Ash, Garrett I.; Taylor, Beth A.; Thompson, Paul D.; MacDonald, Hayley V.; Lamberti, Lauren; Chen, Ming-Hui; Farinatti, Paulo; Kraemer, William J.; Panza, Gregory A.; Zaleski, Amanda L.; Deshpande, Ved; Ballard, Kevin D.; Mujtaba, Mohammadtokir; White, C. Michael; Pescatello, Linda S.

doi: 10.1097/HJH.0000000000001176
ORIGINAL PAPERS: Exercise

Background: Aerobic exercise reduces blood pressure (BP) on average 5–7 mmHg among those with hypertension; limited evidence suggests similar or even greater BP benefits may result from isometric handgrip (IHG) resistance exercise.

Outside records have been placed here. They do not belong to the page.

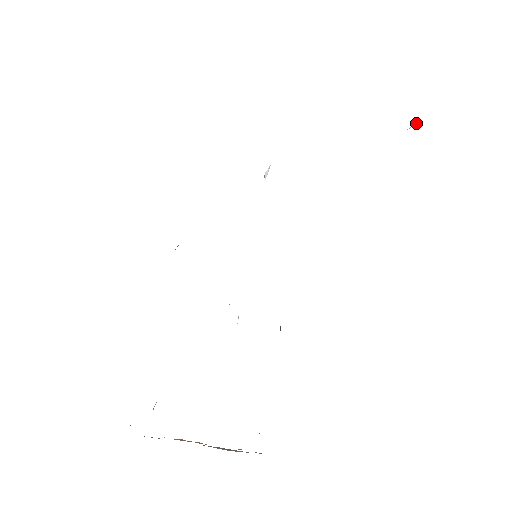
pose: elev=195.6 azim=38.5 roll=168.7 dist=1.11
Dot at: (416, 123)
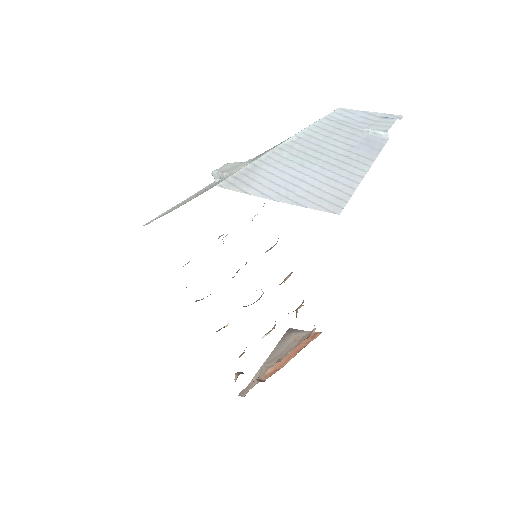
Dot at: (385, 133)
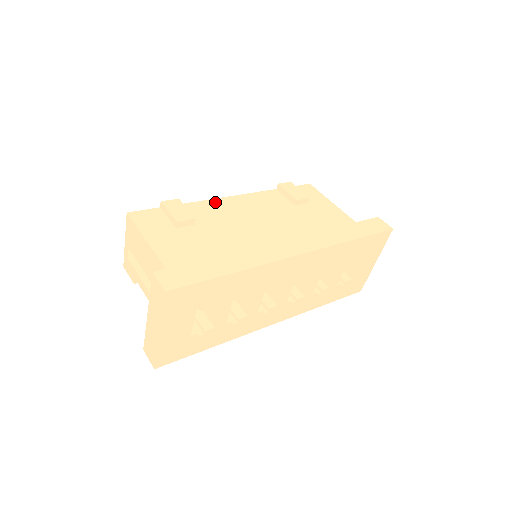
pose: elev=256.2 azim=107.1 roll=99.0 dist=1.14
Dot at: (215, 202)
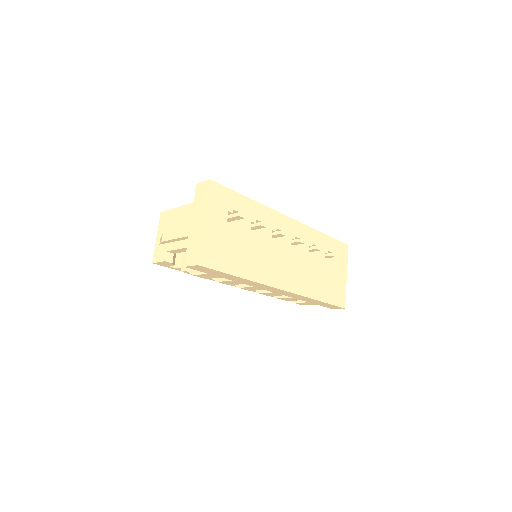
Dot at: occluded
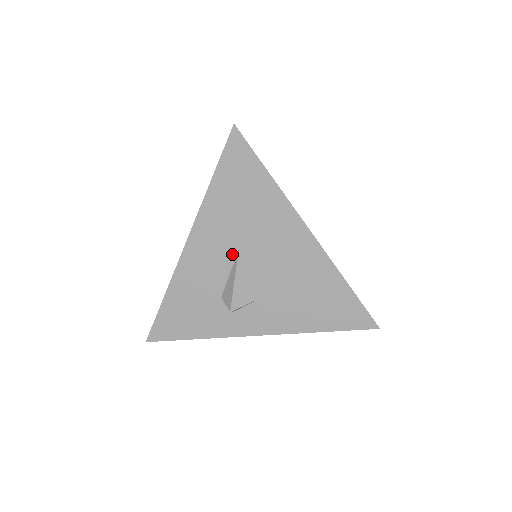
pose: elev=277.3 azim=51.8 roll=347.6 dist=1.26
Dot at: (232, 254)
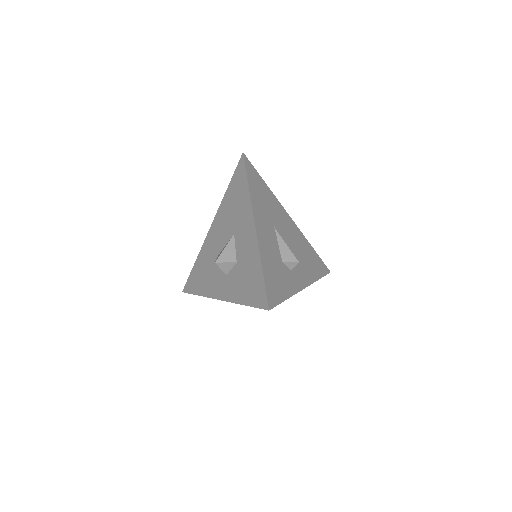
Dot at: (273, 231)
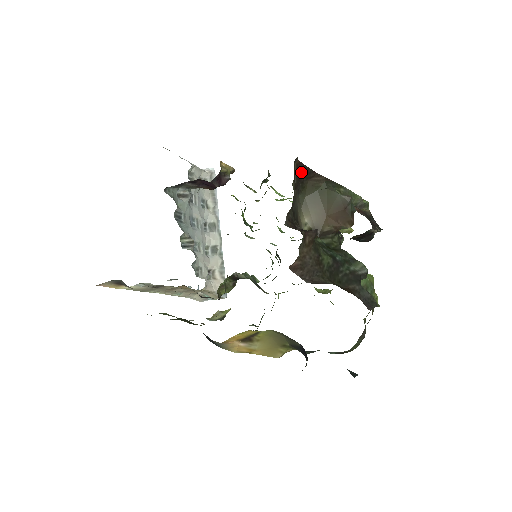
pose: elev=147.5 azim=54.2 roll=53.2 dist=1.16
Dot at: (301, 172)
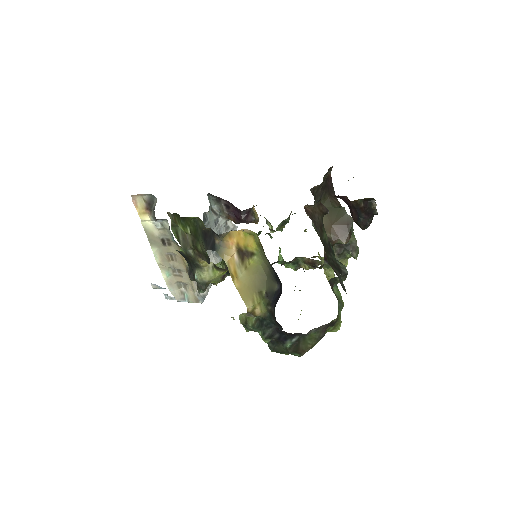
Dot at: (328, 185)
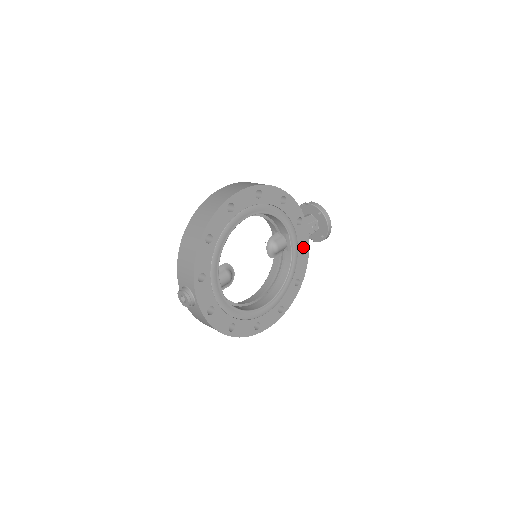
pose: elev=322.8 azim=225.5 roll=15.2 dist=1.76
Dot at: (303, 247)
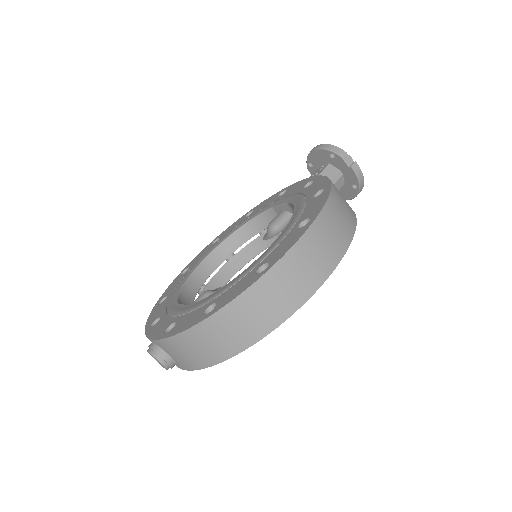
Dot at: occluded
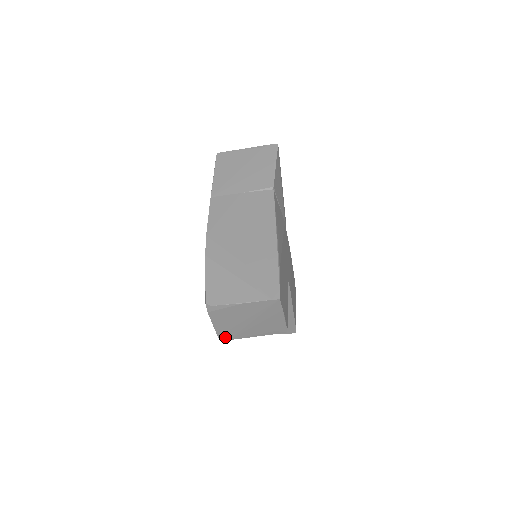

Method: We conducted a randomized controlled trial investigating the antihypertensive effects of an acute bout of aerobic compared with IHG exercise in the same individuals. Middle-aged adults (n = 27) with prehypertension and obesity randomly completed three experiments: aerobic (60% peak oxygen uptake, 30 min); IHG (30% maximum voluntary contraction, 4 × 2 min bilateral); and nonexercise control. Study participants were assessed for carotid-femoral pulse wave velocity pre and post exercise, and left the laboratory wearing an ambulatory BP monitor.

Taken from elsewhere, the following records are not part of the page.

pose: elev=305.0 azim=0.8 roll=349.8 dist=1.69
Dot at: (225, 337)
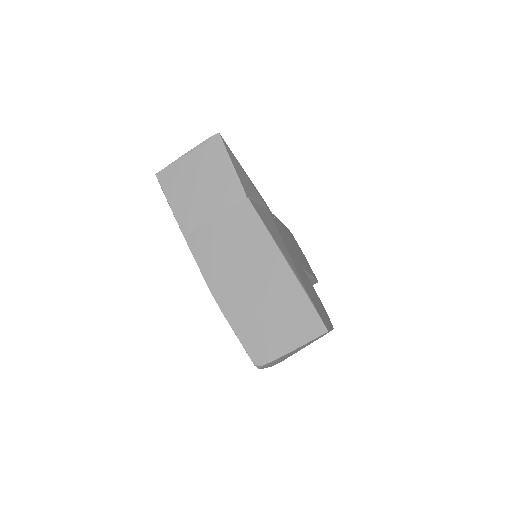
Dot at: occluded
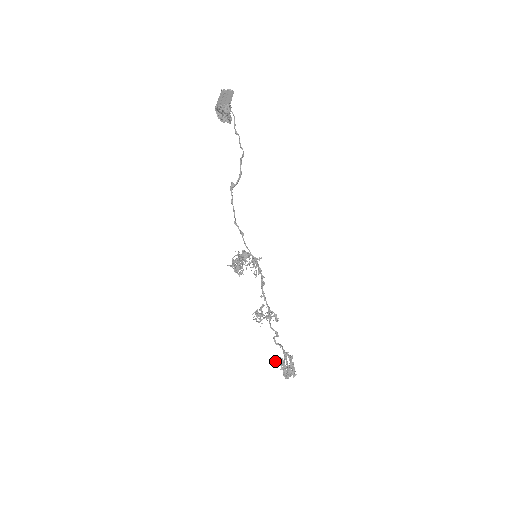
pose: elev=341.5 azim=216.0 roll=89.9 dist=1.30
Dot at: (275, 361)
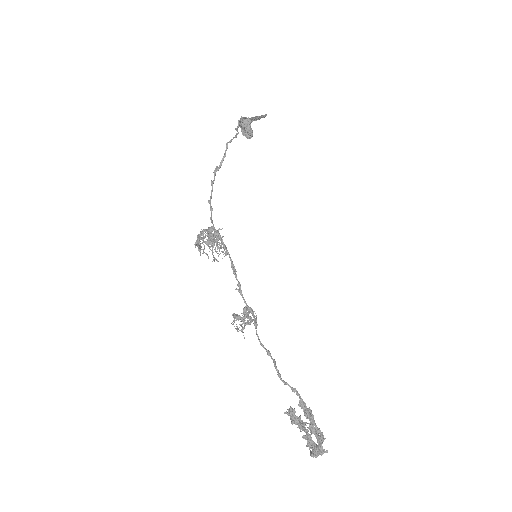
Dot at: (285, 413)
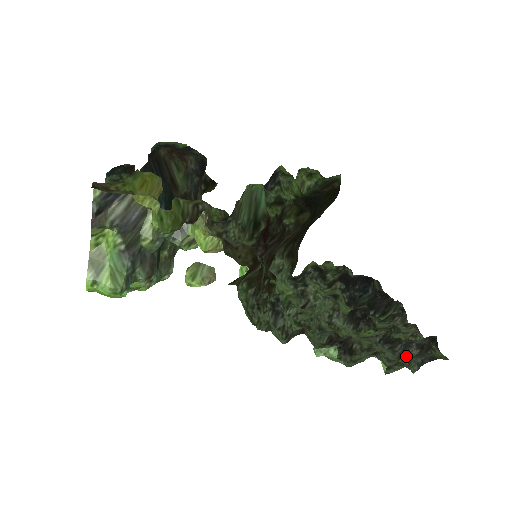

Results: SBP and DBP were lower after aerobic versus IHG (4.8 ± 1.8/3.1 ± 1.3 mmHg, P = 0.01/0.04) and control (5.6 ± 1.8/3.6 ± 1.3 mmHg, P = 0.02/0.04) over the awake hours, with no difference between IHG versus control (P = 0.80/0.83). Pulse wave velocity changes following acute exercise did not differ by modality (aerobic increased 0.01 ± 0.21 ms, IHG decreased 0.06 ± 0.15 ms, control increased 0.25 ± 0.17 ms, P > 0.05). A subset of participants then completed either 8 weeks of aerobic or IHG training. Awake SBP was lower after versus before aerobic training (7.6 ± 3.1 mmHg, P = 0.02), whereas sleep DBP was higher after IHG training (7.7 ± 2.3 mmHg, P = 0.02).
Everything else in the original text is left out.